::: RECORDS FOR PROCESSING :::

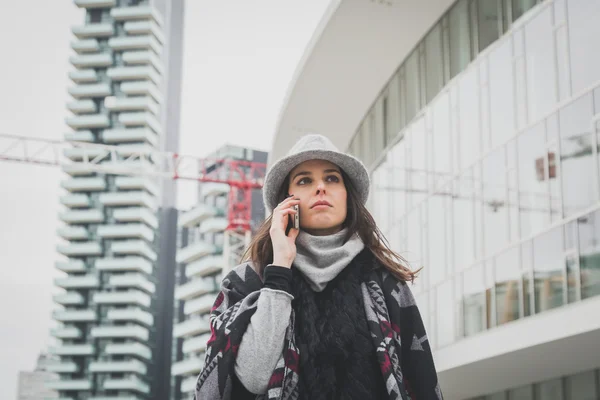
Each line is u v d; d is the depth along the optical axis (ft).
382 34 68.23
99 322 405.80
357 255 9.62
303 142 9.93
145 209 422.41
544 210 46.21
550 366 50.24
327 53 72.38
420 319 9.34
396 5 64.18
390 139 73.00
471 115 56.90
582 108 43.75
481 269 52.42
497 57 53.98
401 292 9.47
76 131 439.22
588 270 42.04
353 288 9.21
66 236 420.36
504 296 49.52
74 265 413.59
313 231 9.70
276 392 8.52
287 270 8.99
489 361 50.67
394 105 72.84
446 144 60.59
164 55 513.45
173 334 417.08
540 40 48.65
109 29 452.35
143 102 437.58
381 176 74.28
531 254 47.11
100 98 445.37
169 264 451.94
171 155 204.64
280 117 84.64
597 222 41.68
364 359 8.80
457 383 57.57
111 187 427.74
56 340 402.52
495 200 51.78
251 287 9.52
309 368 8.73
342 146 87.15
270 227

:::
::: RECORDS FOR PROCESSING :::

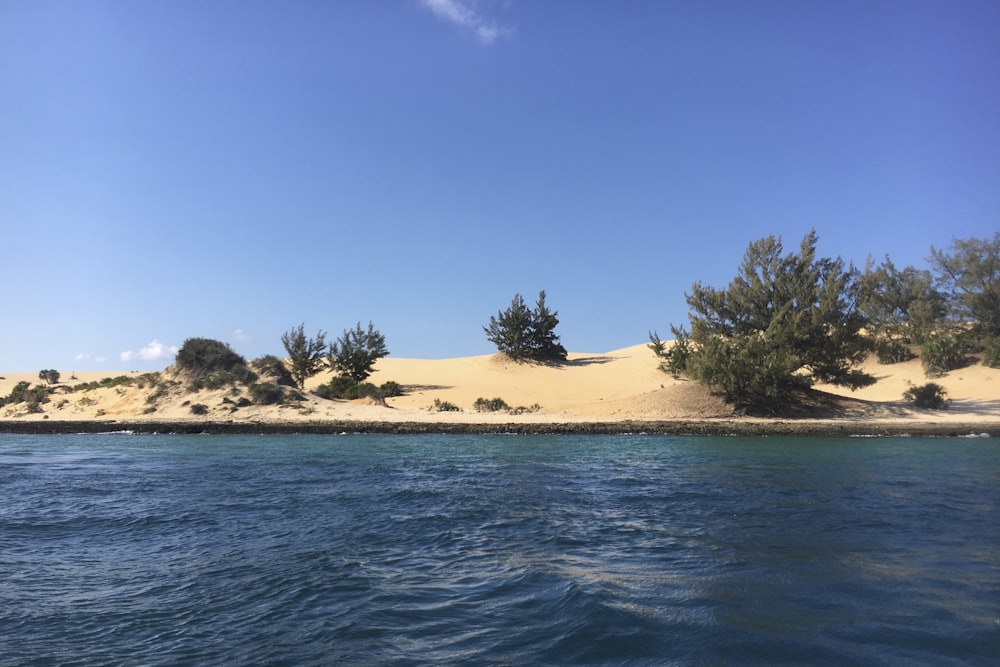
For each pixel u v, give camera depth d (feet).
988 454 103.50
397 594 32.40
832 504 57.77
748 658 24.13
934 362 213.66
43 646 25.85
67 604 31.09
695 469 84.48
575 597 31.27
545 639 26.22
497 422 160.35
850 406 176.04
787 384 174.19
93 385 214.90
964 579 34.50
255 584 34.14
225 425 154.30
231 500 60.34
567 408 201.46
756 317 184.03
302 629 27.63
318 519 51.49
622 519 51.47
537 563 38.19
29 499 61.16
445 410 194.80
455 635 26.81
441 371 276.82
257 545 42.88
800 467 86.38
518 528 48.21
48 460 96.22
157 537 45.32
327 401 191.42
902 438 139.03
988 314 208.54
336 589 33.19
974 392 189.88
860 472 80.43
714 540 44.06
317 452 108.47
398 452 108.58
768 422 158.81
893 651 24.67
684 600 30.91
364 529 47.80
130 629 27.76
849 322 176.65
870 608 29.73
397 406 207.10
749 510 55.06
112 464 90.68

:::

Work out how many lines in the material contain the string "depth", then write that number and nothing more.

2